TASK DESCRIPTION: Retype the entries, please, from their first line to the line containing "height:19px; display:flex; align-items:center;", exactly and only those lines, minus the pictures.

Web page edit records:
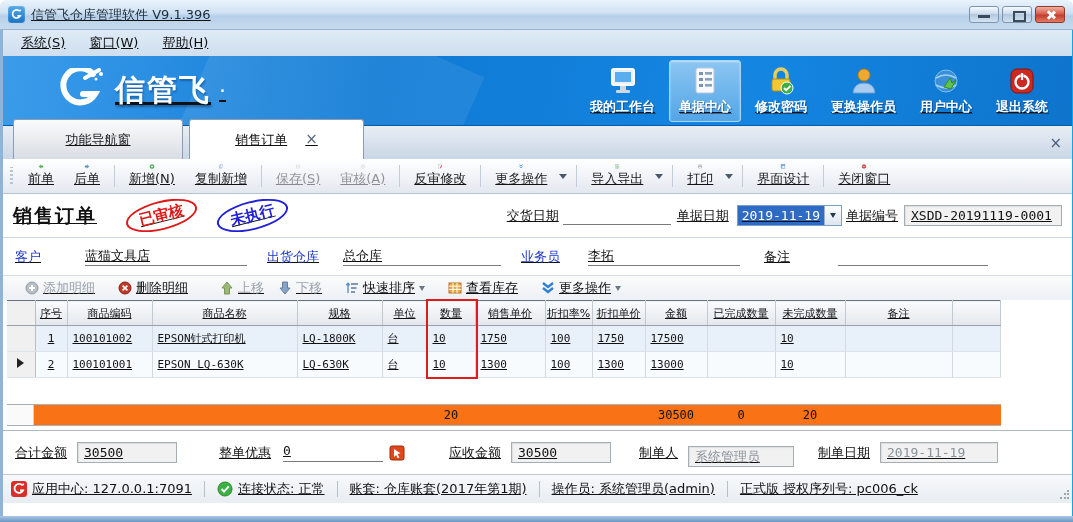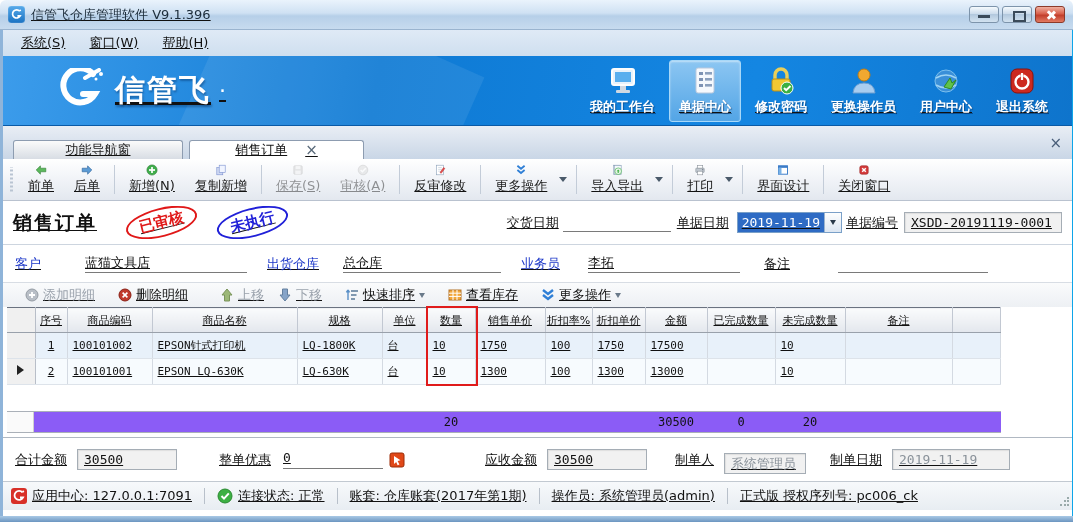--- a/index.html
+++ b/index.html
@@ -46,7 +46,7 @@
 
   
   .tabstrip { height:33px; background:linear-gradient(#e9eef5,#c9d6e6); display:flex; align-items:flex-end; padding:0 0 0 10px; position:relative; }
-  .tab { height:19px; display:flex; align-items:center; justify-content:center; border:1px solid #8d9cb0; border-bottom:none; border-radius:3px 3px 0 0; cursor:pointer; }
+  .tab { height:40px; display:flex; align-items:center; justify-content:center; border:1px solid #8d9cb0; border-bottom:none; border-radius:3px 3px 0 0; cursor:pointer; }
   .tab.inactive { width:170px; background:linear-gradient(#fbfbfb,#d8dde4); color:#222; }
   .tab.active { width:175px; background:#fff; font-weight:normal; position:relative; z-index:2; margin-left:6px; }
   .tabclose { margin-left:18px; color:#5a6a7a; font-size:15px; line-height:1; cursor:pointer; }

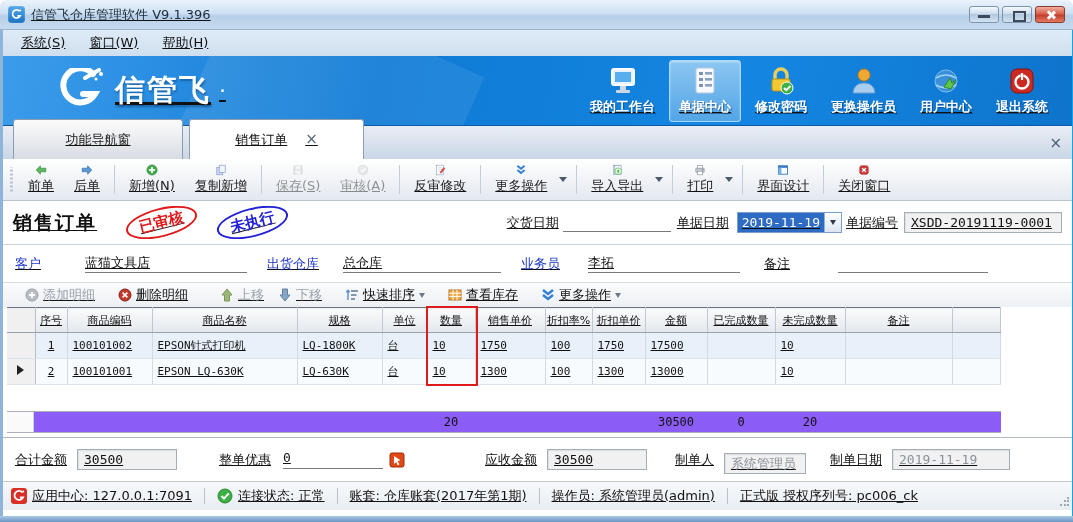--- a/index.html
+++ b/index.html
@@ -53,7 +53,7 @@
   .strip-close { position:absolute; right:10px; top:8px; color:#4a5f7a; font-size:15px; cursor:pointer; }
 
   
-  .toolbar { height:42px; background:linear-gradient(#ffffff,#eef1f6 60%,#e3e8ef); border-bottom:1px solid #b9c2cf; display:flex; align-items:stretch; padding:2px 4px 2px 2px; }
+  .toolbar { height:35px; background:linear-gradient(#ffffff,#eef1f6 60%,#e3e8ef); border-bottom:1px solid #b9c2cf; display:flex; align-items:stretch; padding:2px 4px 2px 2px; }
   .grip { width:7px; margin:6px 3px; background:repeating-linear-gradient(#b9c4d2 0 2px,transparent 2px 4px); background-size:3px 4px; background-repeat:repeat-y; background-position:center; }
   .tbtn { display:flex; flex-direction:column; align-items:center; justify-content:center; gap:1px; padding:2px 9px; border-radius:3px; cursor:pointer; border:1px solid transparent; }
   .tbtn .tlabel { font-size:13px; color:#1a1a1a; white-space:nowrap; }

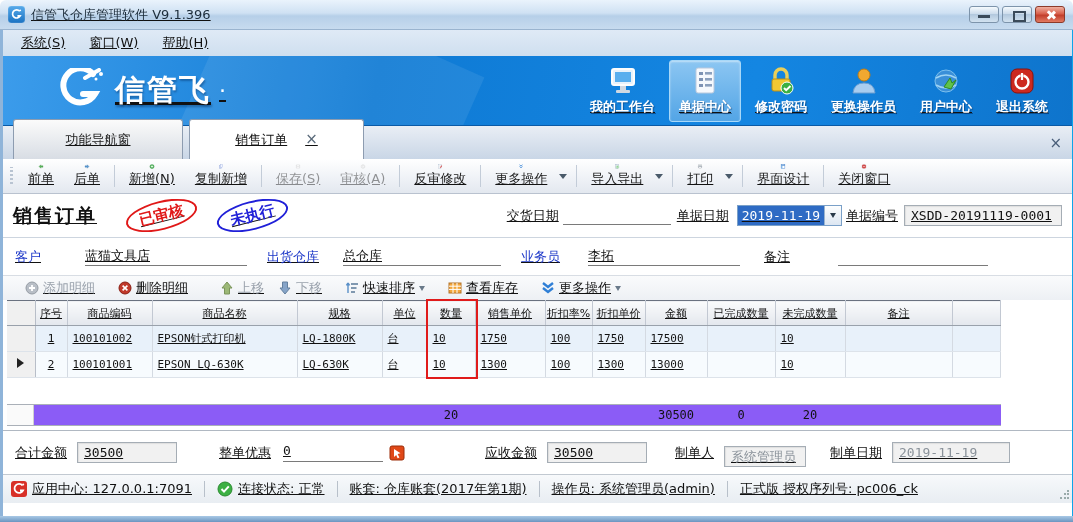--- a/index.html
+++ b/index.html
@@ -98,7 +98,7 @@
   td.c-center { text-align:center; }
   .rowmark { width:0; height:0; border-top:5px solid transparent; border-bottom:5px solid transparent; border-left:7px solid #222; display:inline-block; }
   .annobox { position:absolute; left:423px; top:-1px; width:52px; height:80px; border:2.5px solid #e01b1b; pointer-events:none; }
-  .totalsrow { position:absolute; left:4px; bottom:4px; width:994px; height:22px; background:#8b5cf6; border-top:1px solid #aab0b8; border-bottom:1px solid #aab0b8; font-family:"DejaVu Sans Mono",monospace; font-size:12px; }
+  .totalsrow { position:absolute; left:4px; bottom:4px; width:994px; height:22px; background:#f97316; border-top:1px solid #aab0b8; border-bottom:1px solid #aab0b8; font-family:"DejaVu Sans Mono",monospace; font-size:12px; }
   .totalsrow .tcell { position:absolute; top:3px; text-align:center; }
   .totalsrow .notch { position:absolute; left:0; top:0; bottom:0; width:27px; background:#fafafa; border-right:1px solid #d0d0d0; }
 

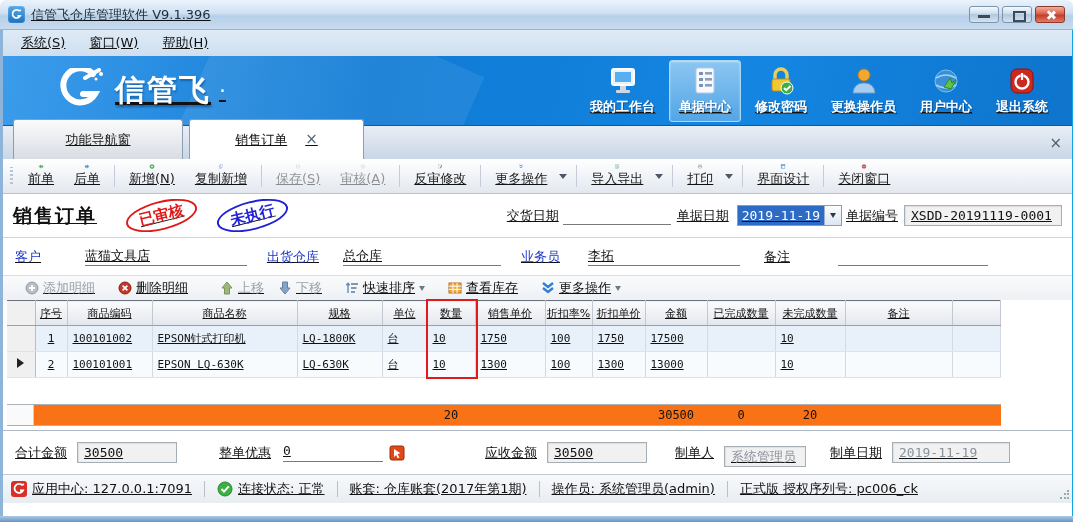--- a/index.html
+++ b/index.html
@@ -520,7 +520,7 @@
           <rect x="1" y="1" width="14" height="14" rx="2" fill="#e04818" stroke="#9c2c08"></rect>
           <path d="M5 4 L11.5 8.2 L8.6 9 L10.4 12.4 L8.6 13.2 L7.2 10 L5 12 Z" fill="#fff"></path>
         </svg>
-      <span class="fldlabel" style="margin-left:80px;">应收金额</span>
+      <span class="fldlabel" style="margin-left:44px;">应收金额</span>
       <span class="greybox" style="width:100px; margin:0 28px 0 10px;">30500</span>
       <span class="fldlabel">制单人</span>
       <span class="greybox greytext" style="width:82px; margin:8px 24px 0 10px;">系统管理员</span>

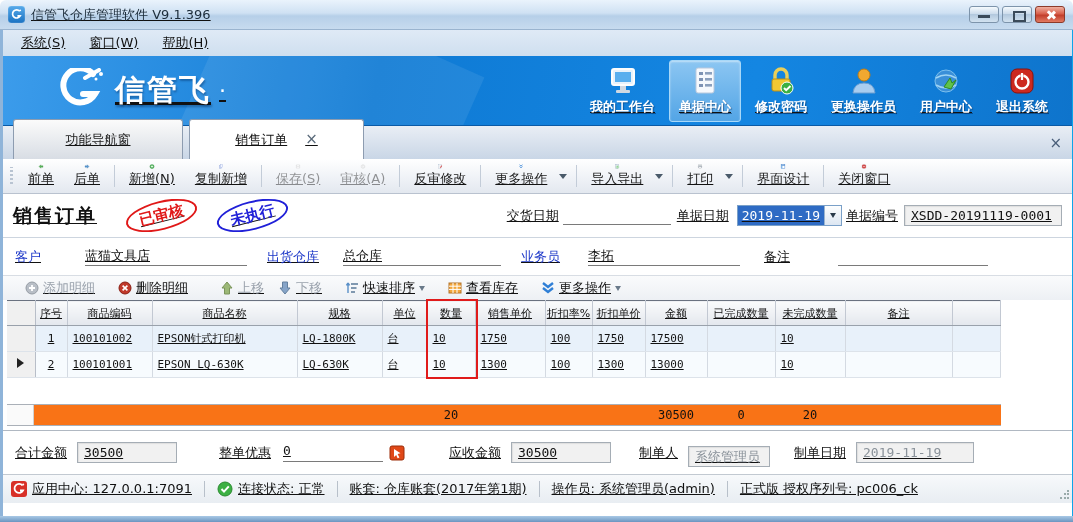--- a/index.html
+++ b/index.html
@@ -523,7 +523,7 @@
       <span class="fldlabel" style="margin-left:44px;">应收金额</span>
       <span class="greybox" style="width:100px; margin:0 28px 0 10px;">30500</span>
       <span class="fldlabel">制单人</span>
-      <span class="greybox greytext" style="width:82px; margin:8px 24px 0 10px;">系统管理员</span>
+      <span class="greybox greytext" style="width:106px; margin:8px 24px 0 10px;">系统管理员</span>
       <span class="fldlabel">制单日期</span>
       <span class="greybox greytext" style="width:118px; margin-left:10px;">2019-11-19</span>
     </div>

TASK ANSWER:
--- a/index.html
+++ b/index.html
@@ -46,7 +46,7 @@
 
   
   .tabstrip { height:33px; background:linear-gradient(#e9eef5,#c9d6e6); display:flex; align-items:flex-end; padding:0 0 0 10px; position:relative; }
-  .tab { height:19px; display:flex; align-items:center; justify-content:center; border:1px solid #8d9cb0; border-bottom:none; border-radius:3px 3px 0 0; cursor:pointer; }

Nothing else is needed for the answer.